> **WHAT TO PRODUCE**:
Copy the material below word for word, but leave out the pictures.

Stored data entries
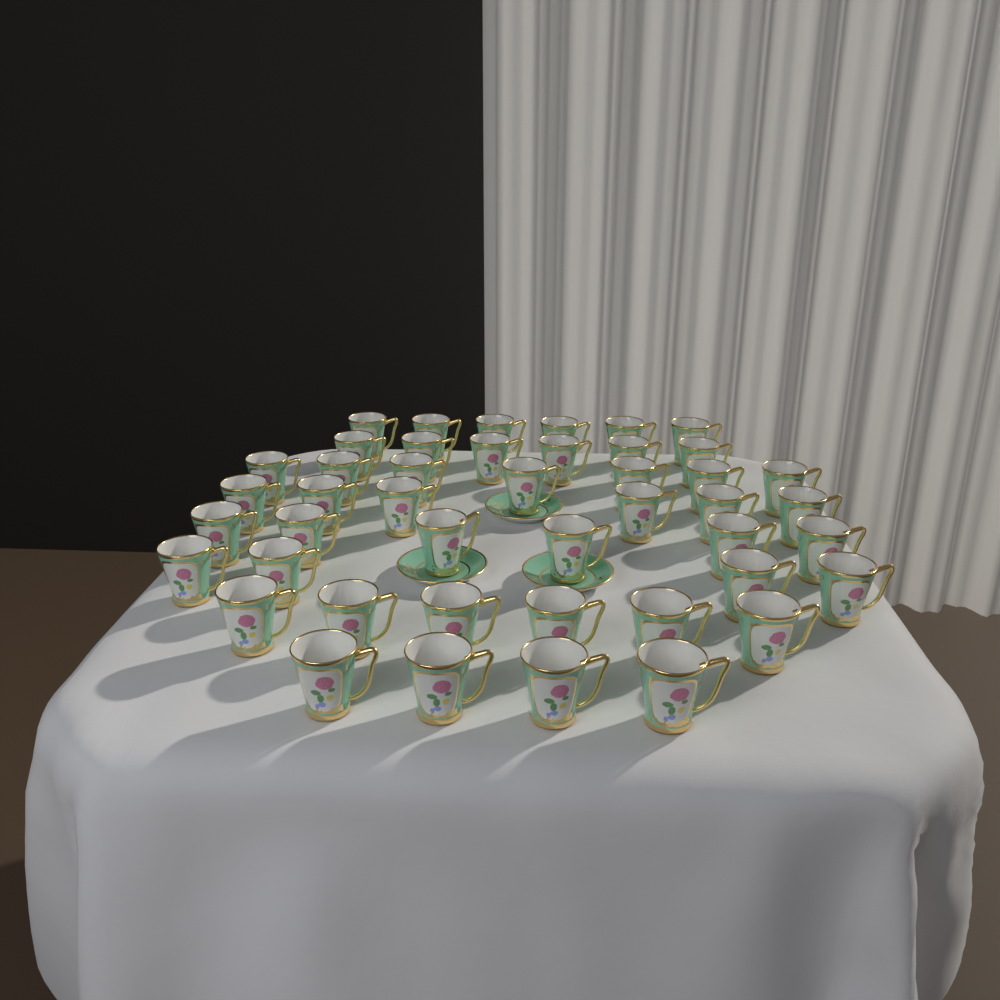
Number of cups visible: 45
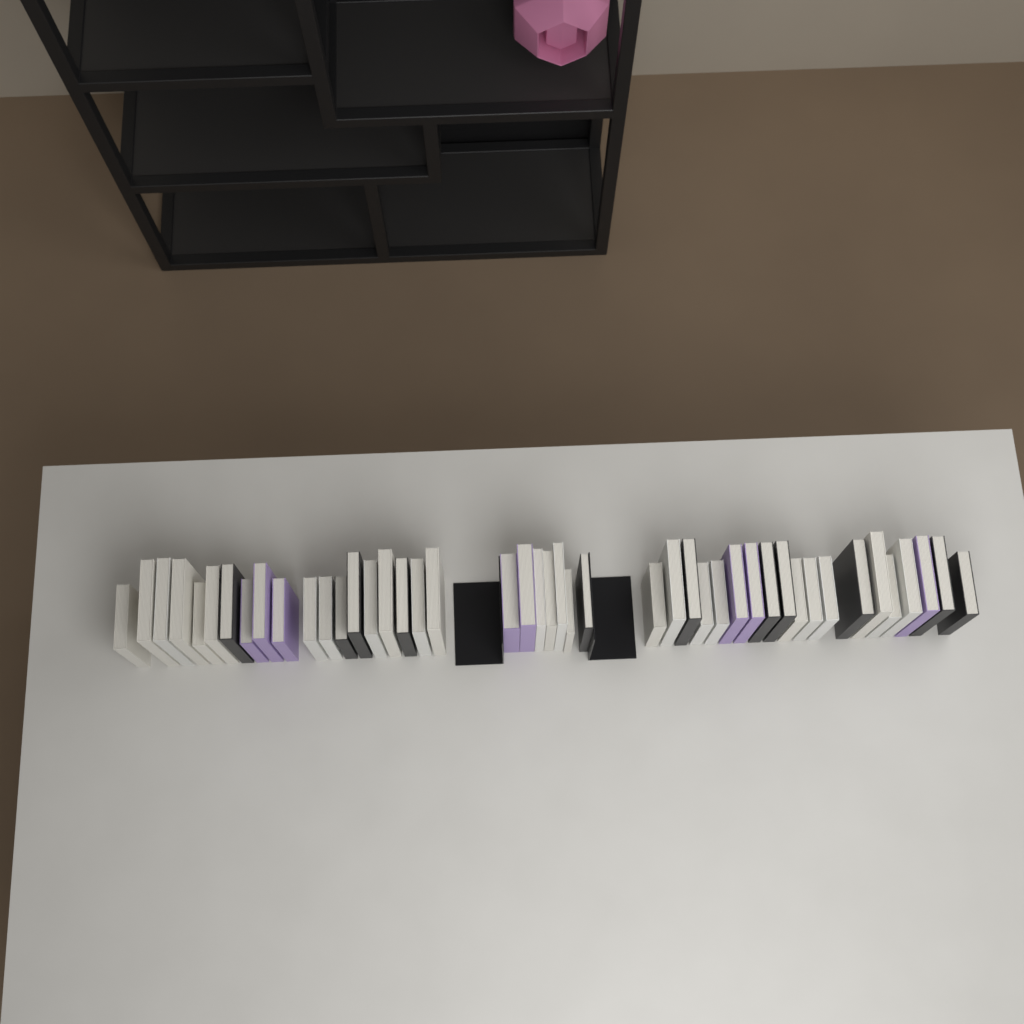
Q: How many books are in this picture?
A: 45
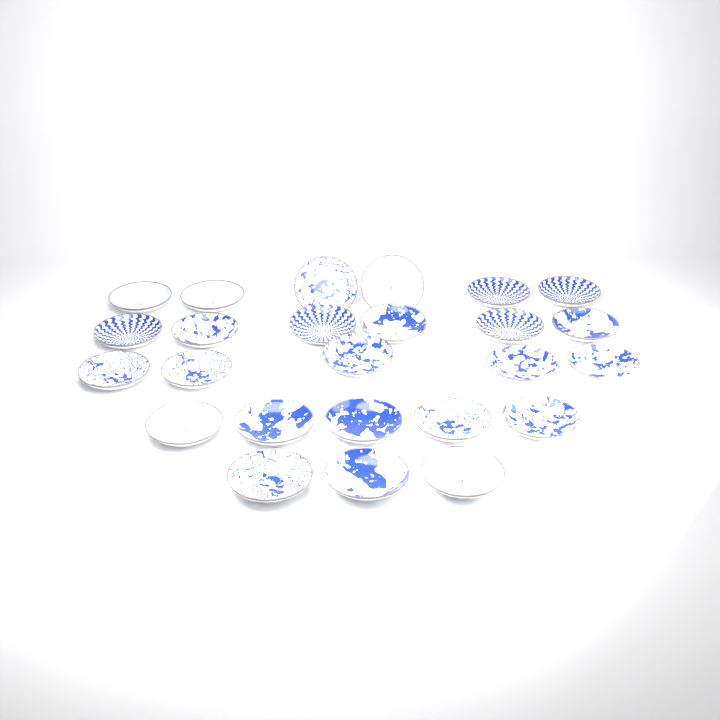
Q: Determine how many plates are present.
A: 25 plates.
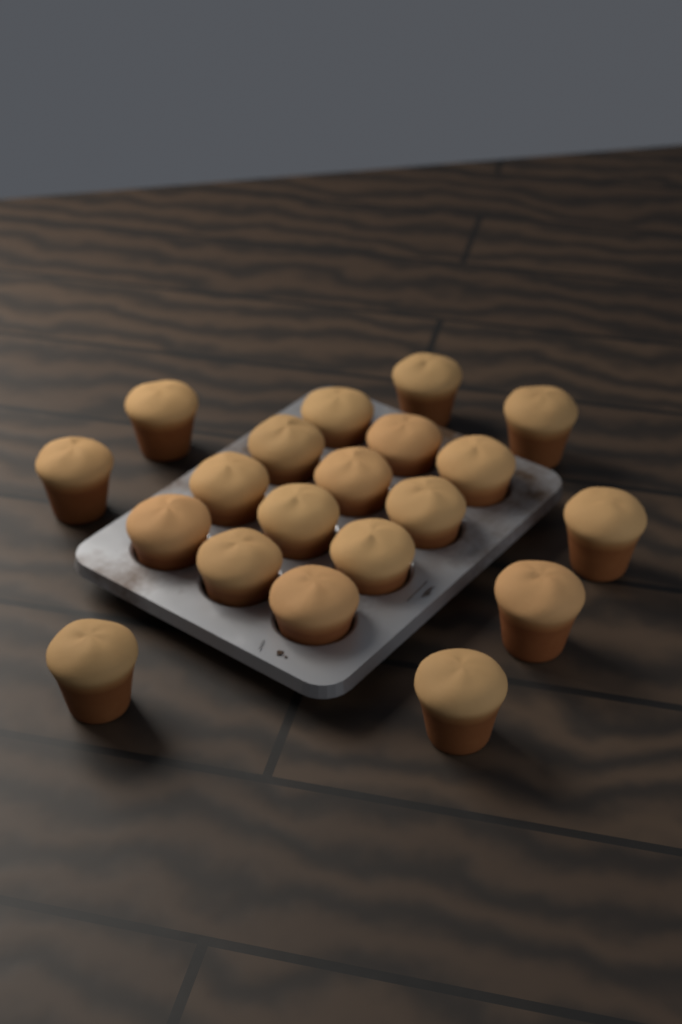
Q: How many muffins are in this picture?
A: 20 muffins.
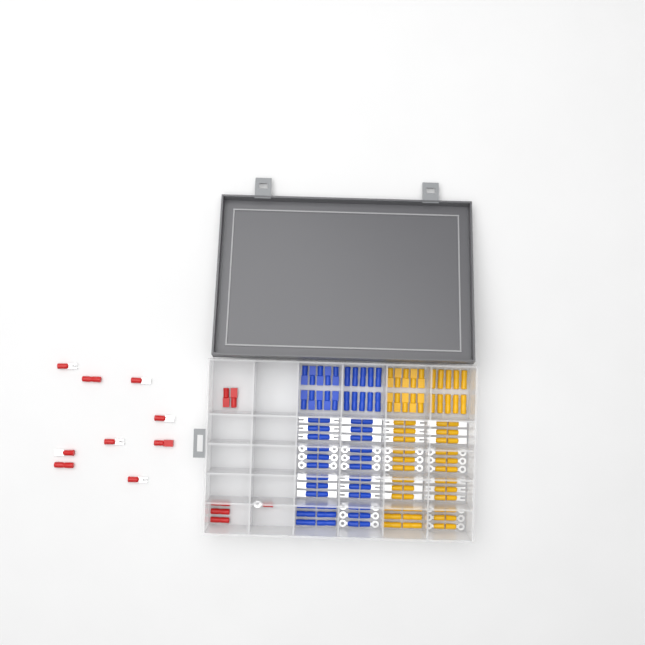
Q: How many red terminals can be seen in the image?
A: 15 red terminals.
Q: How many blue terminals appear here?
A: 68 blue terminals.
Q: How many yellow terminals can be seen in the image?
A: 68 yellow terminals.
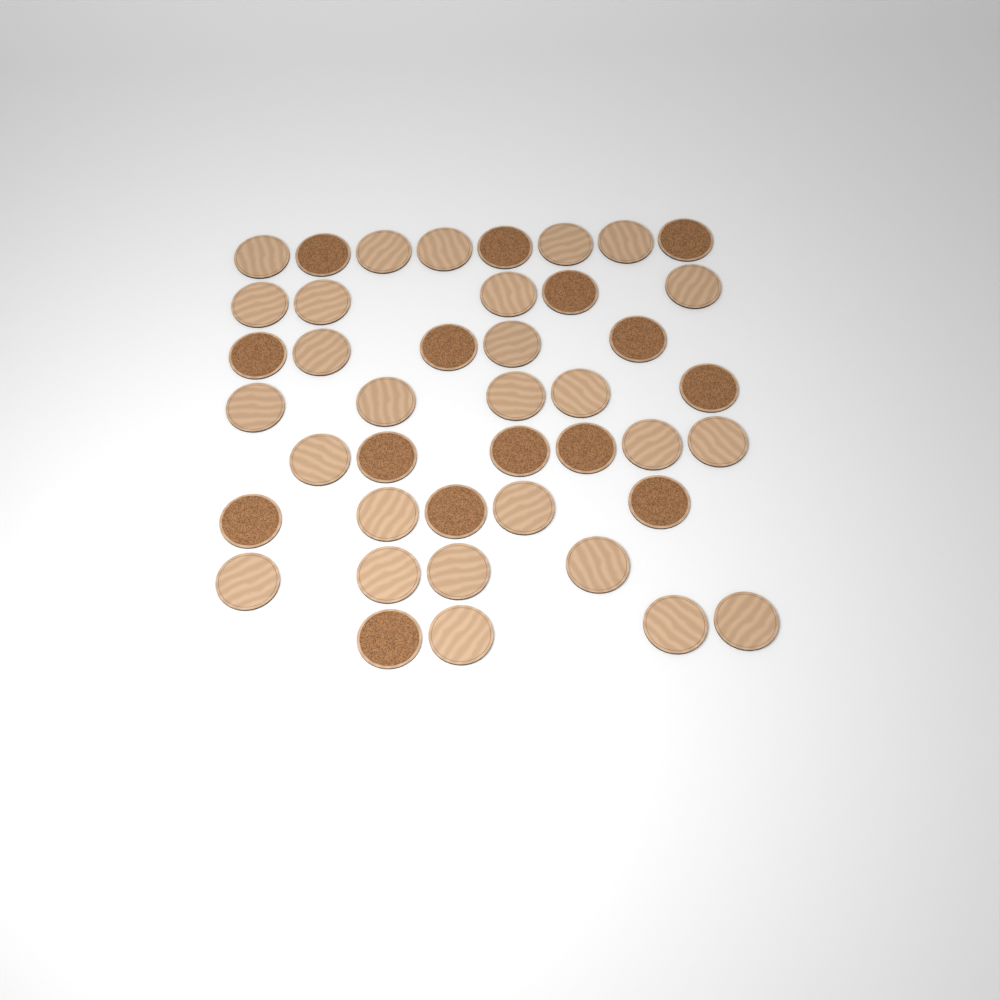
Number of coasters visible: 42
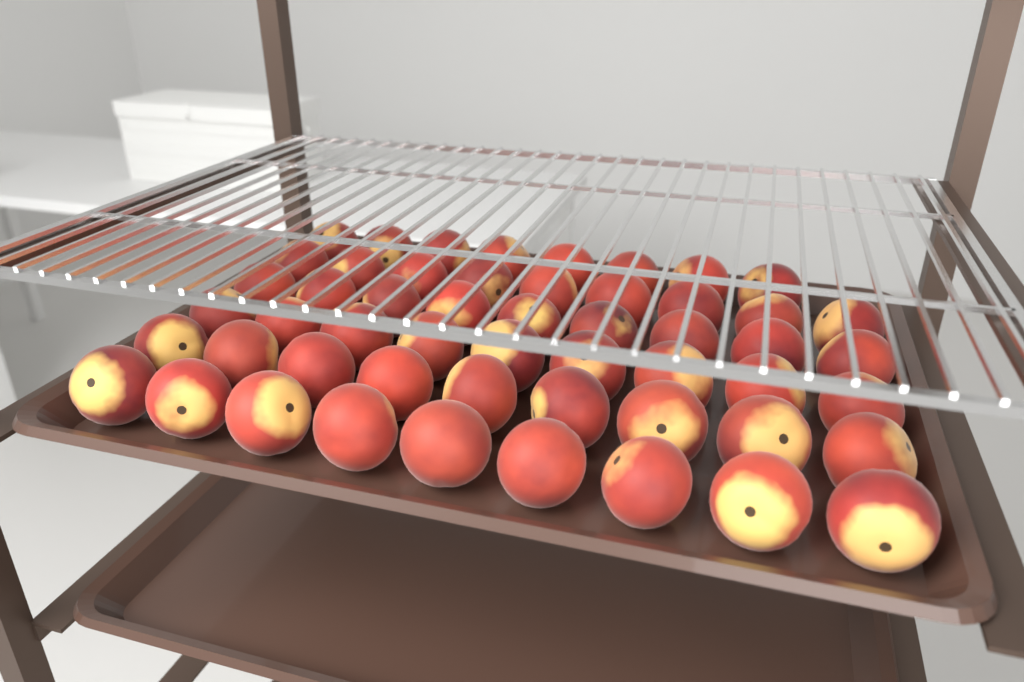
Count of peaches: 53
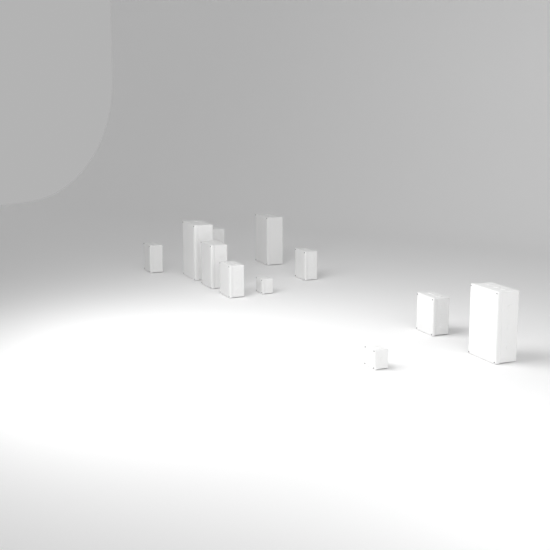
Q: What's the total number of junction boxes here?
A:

> **RESPONSE BELOW**:
Number of cups visible: 45
Q: How many books are in this picture?
A: 45
Q: Determine how many plates are present.
A: 25 plates.
Q: How many muffins are in this picture?
A: 20 muffins.
Q: How many red terminals can be seen in the image?
A: 15 red terminals.
Q: How many blue terminals appear here?
A: 68 blue terminals.
Q: How many yellow terminals can be seen in the image?
A: 68 yellow terminals.
Number of coasters visible: 42
Count of peaches: 53
Q: What's the total number of junction boxes here?
A:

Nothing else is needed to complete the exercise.